#### Task
Each line of the data below that holds the word "https" is to be reported in full.

Document images with source code:
○ ○ ○

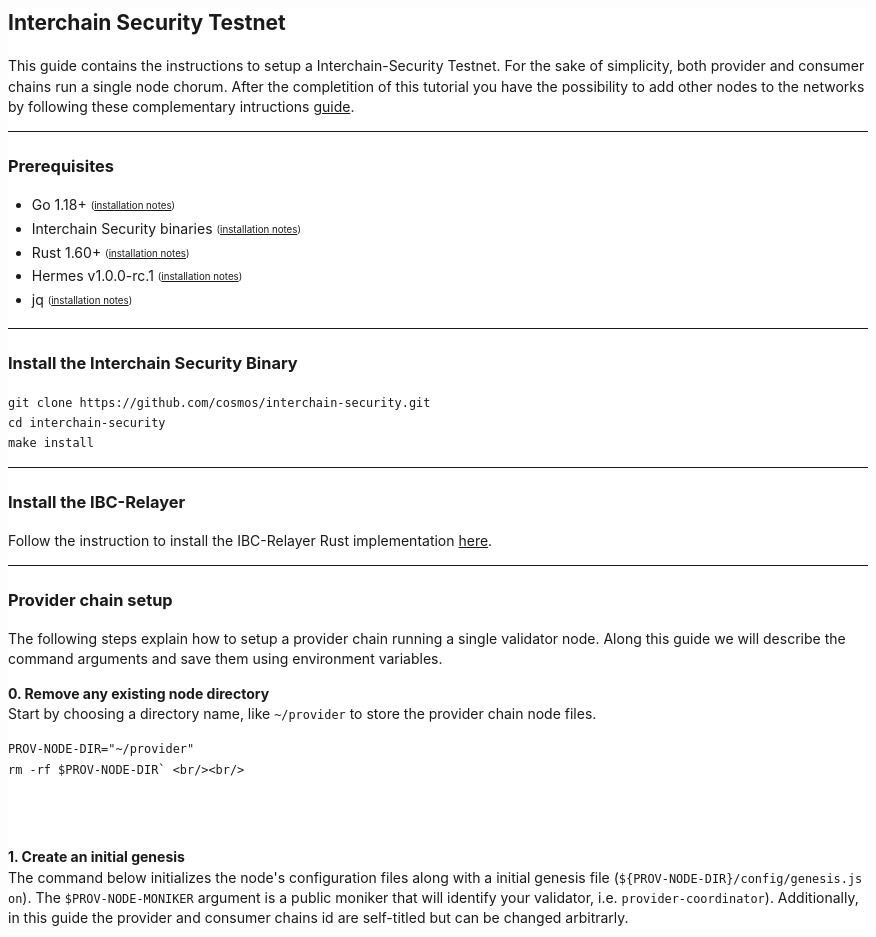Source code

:## Interchain Security Testnet

This guide contains the instructions to setup a Interchain-Security Testnet. For the sake of simplicity, both provider and consumer chains run a single node chorum. After the completition of this tutorial you have the possibility to add other nodes to the networks by following these complementary intructions [guide](./join-testnet-tutorial.md).

---

### Prerequisites
- Go 1.18+ <sub><sup>([installation notes](https://go.dev/doc/install))<sub><sup>
- Interchain Security binaries <sub><sup>([installation notes](#install-the-interchain-security-binary))<sub><sup>
- Rust 1.60+ <sub><sup>([installation notes](https://www.rust-lang.org/tools/install))<sub><sup>
- Hermes v1.0.0-rc.1 <sub><sup>([installation notes](https://hermes.informal.systems/getting_started.html))<sub><sup>
- jq  <sub><sup>([installation notes](https://stedolan.github.io/jq/download/))<sub><sup>

---

### Install the Interchain Security Binary
```
git clone https://github.com/cosmos/interchain-security.git
cd interchain-security
make install
```

---

### Install the IBC-Relayer
Follow the instruction to install the IBC-Relayer Rust implementation [here](https://hermes.informal.systems/getting_started.html).

---

### Provider chain setup
The following steps explain how to setup a provider chain running a single validator node. Along this guide we will describe the command arguments and save them using environment variables. 

__0. Remove any existing node directory__  
Start by choosing a directory name, like `~/provider` to store the provider chain node files.

```
PROV-NODE-DIR="~/provider"
rm -rf $PROV-NODE-DIR` <br/><br/>
```

<br/><br/>
    
    
__1. Create an initial genesis__  
The command below initializes the node's configuration files along with a initial genesis file (`${PROV-NODE-DIR}/config/genesis.json`). The `$PROV-NODE-MONIKER` argument is a public moniker that will identify your validator, i.e. `provider-coordinator`). Additionally, in this guide the provider and consumer chains id are self-titled but can be changed arbitrarly.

○ ○ ○

#### Answer to this problem
- Go 1.18+ <sub><sup>([installation notes](https://go.dev/doc/install))<sub><sup>
- Rust 1.60+ <sub><sup>([installation notes](https://www.rust-lang.org/tools/install))<sub><sup>
- Hermes v1.0.0-rc.1 <sub><sup>([installation notes](https://hermes.informal.systems/getting_started.html))<sub><sup>
- jq  <sub><sup>([installation notes](https://stedolan.github.io/jq/download/))<sub><sup>
git clone https://github.com/cosmos/interchain-security.git
Follow the instruction to install the IBC-Relayer Rust implementation [here](https://hermes.informal.systems/getting_started.html).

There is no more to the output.